:: REQUIRED WORK ::
Where the records below show the word "Serverless" in a line, please copy that line.

(Page images and extracted text)
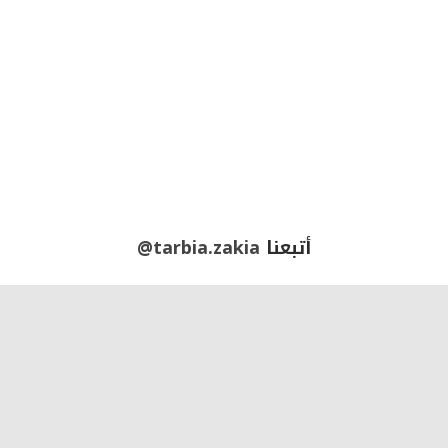
أتبعنا
@tarbia.zakia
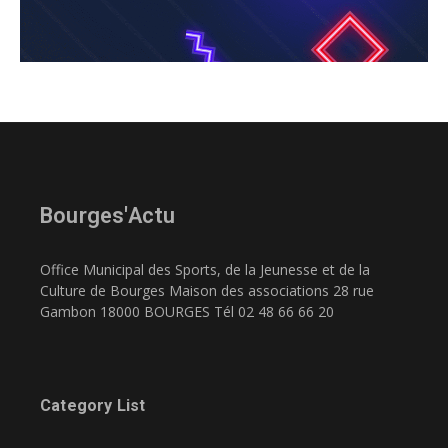
Bourges'Actu
Office Municipal des Sports, de la Jeunesse et de la
Culture de Bourges Maison des associations 28 rue
Gambon 18000 BOURGES Tél 02 48 66 66 20
Category List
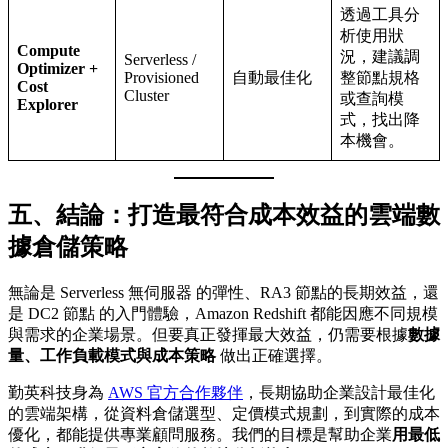
透過工具分
析使用狀
Compute
況，建議調
Serverless /
Optimizer +
Provisioned
自動最佳化
整節點規格
Cost
Cluster
或查詢模
Explorer
式，找出降
本機會。
五、結論：打造最符合成本效益的雲端數
據倉儲策略
無論是 Serverless 無伺服器 的彈性、RA3 節點的長期效益，還
是 DC2 節點 的入門體驗，Amazon Redshift 都能因應不同規模
與需求的企業場景。但要真正發揮最大效益，仍需要根據
數據
量、工作負載模式與成本策略
做出正確選擇。
勤英科技身為
AWS 官方合作夥伴
，長期協助企業設計最佳化
的雲端架構，從資料倉儲選型、定價模式規劃，到實際的成本
優化，都能提供專業顧問服務。我們的目標是幫助企業
用最低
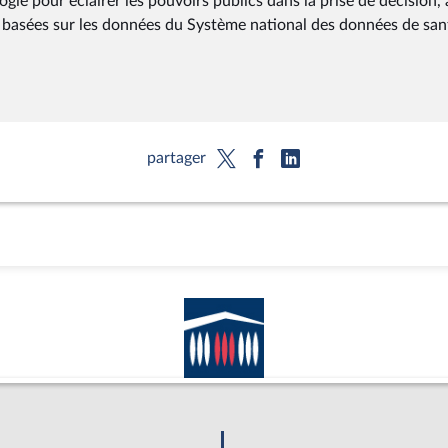
 pour éclairer les pouvoirs publics dans la prise de décision, 
 basées sur les données du Système national des données de san
partager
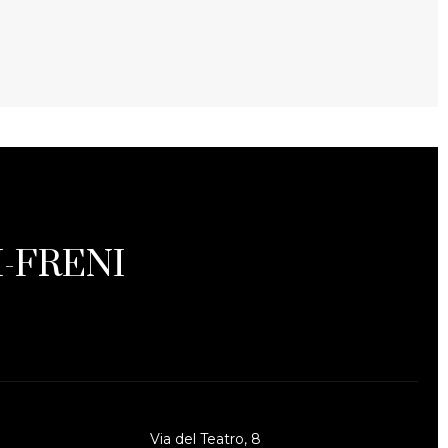
-FRENI
Via del Teatro, 8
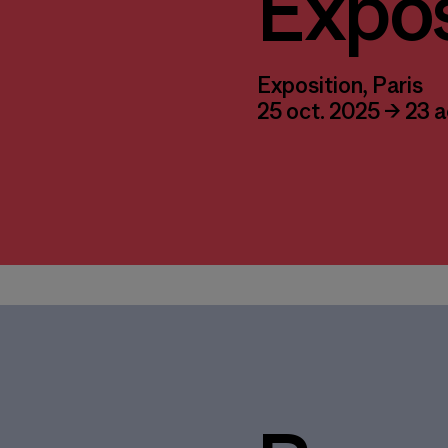
Expos
Exposition, Paris
25 oct. 2025 → 23 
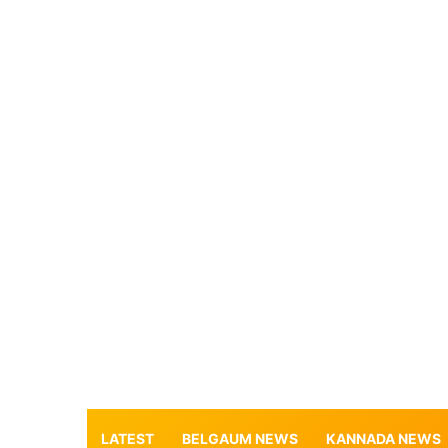
LATEST
BELGAUM NEWS
KANNADA NEWS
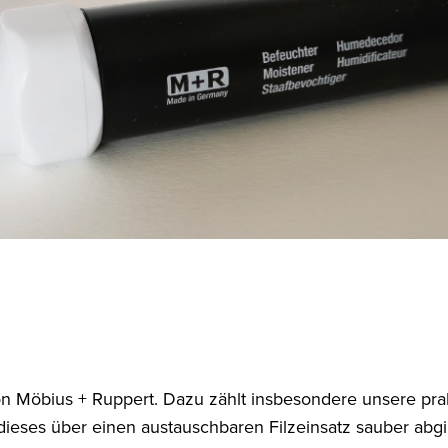
on Möbius + Ruppert. Dazu zählt insbesondere unsere pra
d dieses über einen austauschbaren Filzeinsatz sauber abgi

:: RESULT OF THIS TASK ::
Serverless /
無論是 Serverless 無伺服器 的彈性、RA3 節點的長期效益，還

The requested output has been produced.